Putting aside the fact that electronic transactions have been around since the telegraph, the argument may be persuasive when applied to regulation of activities such as hate speech or pornography.

But the fundamental difference is that the financial industry ultimately needs regulatory authority to function. As I've written at greater length elsewhere, the international capital exchange system is specifically constructed so that electronic funds can not be reproduced in a haphazard and decentralized manner the way hate speech or pornography can. International financial players have a great interest in keeping it this way.

Financial transfers may take the form of a digitalized string of zeros and ones, just like an image or a political petition circulating over the Internet; but the value of this binary code can not similarly be multiplied through instant reproduction. When a bank wires money it relies on a centralized infrastructure guaranteed by governments to make sure the money is subtracted from that account and added only to a specific location. Even though individuals can create their own instant offshore banks over the Internet, globalized money will never be like free-flowing information because the infrastructure that makes it possible to electronically send money across borders also makes it technically possible to restrict and tax these transfers. A system of mutual recognition and settlement between powerful institutions anchored by government Central Banks confirms that a person who transfers money actually owns those funds and is not simultaneously promising them to banks all over the world.

The obstacles to enforcing a financial speculation fee are, as economist Dean Baker has argued, trivial compared to enforcement of copyright laws. Unlike a copy of a Hollywood movie or a computer game, traders have a much stronger incentive in maintaining a system that keeps track of their financial assets, so that the same dollar or stock share can not be promised or sent two places at once.
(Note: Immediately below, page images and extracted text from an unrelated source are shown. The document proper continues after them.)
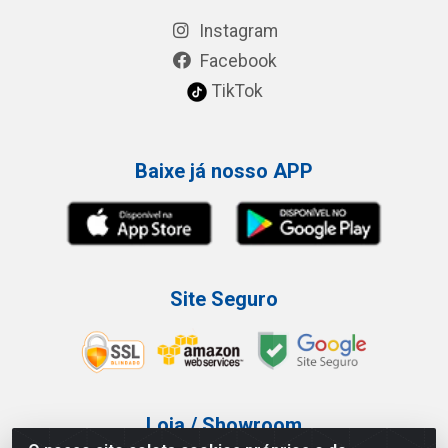
Instagram
Facebook
TikTok
Baixe já nosso APP
Site Seguro
Loja / Showroom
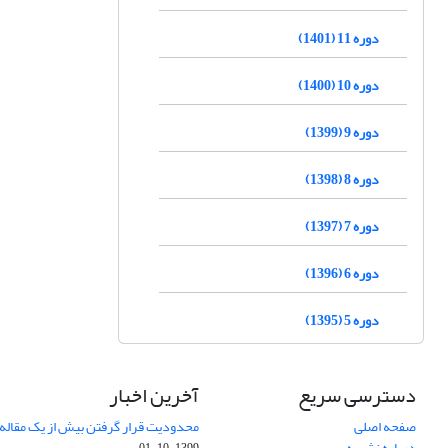
دوره 11 (1401)
دوره 10 (1400)
دوره 9 (1399)
دوره 8 (1398)
دوره 7 (1397)
دوره 6 (1396)
دوره 5 (1395)
دسترسی سریع
آخرین اخبار
صفحه اصلی
محدودیت قرار گرفتن بیش از یک مقاله د
درباره نشریه
1399-10-01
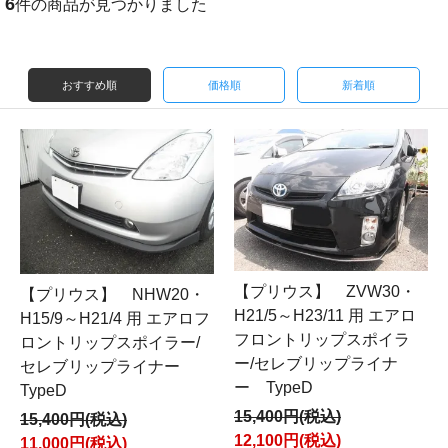
6
件の商品が見つかりました
おすすめ順
価格順
新着順
【プリウス】 ZVW30・
【プリウス】 NHW20・
H21/5～H23/11 用 エアロ
H15/9～H21/4 用 エアロフ
フロントリップスポイラ
ロントリップスポイラー/
ー/セレブリップライナ
セレブリップライナー
ー TypeD
TypeD
15,400円(税込)
15,400円(税込)
12,100円(税込)
11,000円(税込)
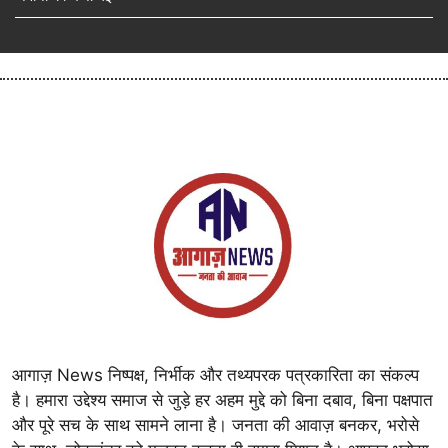
आगाज़ News निष्पक्ष, निर्भीक और तथ्यपरक पत्रकारिता का संकल्प
है। हमारा उद्देश्य समाज से जुड़े हर अहम मुद्दे को बिना दबाव, बिना पक्षपात
और पूरे सच के साथ सामने लाना है। जनता की आवाज़ बनकर, भरोसे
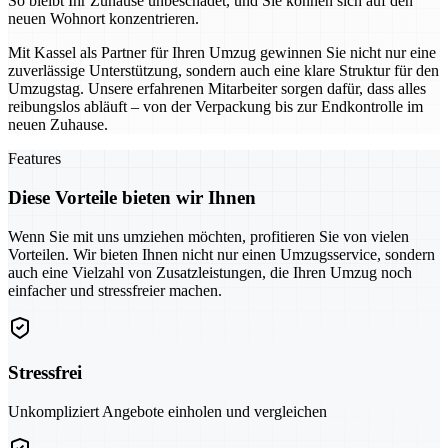
So bleibt Ihr Zuhause unbeschadet, und Sie können sich auf den
neuen Wohnort konzentrieren.
Mit Kassel als Partner für Ihren Umzug gewinnen Sie nicht nur eine
zuverlässige Unterstützung, sondern auch eine klare Struktur für den
Umzugstag. Unsere erfahrenen Mitarbeiter sorgen dafür, dass alles
reibungslos abläuft – von der Verpackung bis zur Endkontrolle im
neuen Zuhause.
Features
Diese Vorteile bieten wir Ihnen
Wenn Sie mit uns umziehen möchten, profitieren Sie von vielen
Vorteilen. Wir bieten Ihnen nicht nur einen Umzugsservice, sondern
auch eine Vielzahl von Zusatzleistungen, die Ihren Umzug noch
einfacher und stressfreier machen.
Stressfrei
Unkompliziert Angebote einholen und vergleichen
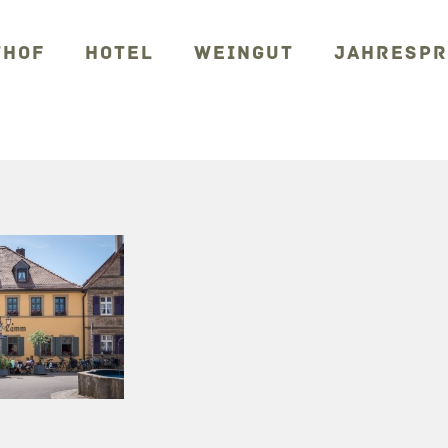
THOF
HOTEL
WEINGUT
JAHRESP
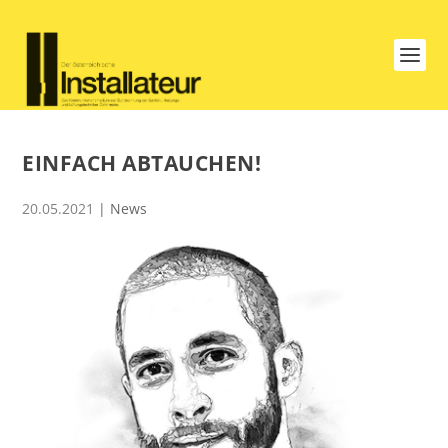
EINFACH ABTAUCHEN!
20.05.2021
|
News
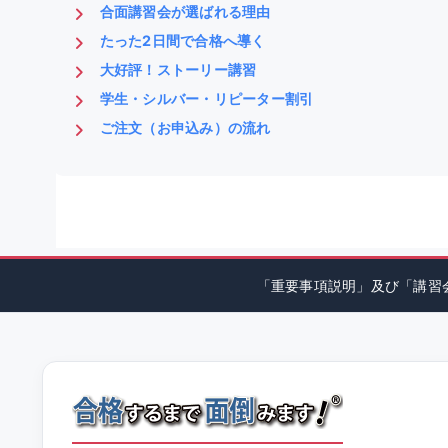
合面講習会が選ばれる理由
たった2日間で合格へ導く
大好評！ストーリー講習
学生・シルバー・リピーター割引
ご注文（お申込み）の流れ
「重要事項説明」及び「講習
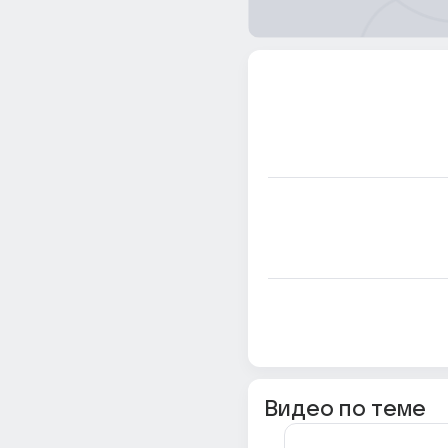
Видео по теме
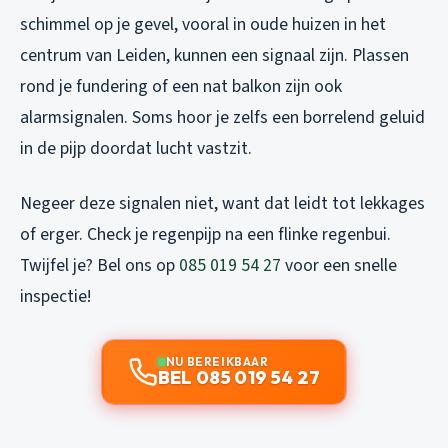
schimmel op je gevel, vooral in oude huizen in het
centrum van Leiden, kunnen een signaal zijn. Plassen
rond je fundering of een nat balkon zijn ook
alarmsignalen. Soms hoor je zelfs een borrelend geluid
in de pijp doordat lucht vastzit.
Negeer deze signalen niet, want dat leidt tot lekkages
of erger. Check je regenpijp na een flinke regenbui.
Twijfel je? Bel ons op
085 019 54 27
voor een snelle
inspectie!
NU BEREIKBAAR
BEL 085 019 54 27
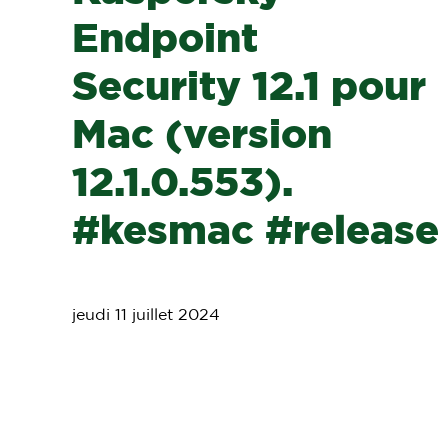
Endpoint
Security 12.1 pour
Mac (version
12.1.0.553).
#kesmac #release
jeudi 11 juillet 2024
In addition to growing investor fears about financial volatility, the biggest impetus behind a financial speculation tax may be Congressional interest and a Presidential commission to reduce the national debt. As U.S. PIRG has shown, a financial speculation fee can be part of a package of reforms to reduce the debt by trillions while reducing wasteful subsidies and making the economy more efficient.

Thus, with opposition arguments laid bare and the need for a financial speculation fee increasing clear, it's time for reformers in Congress to push legislation forward.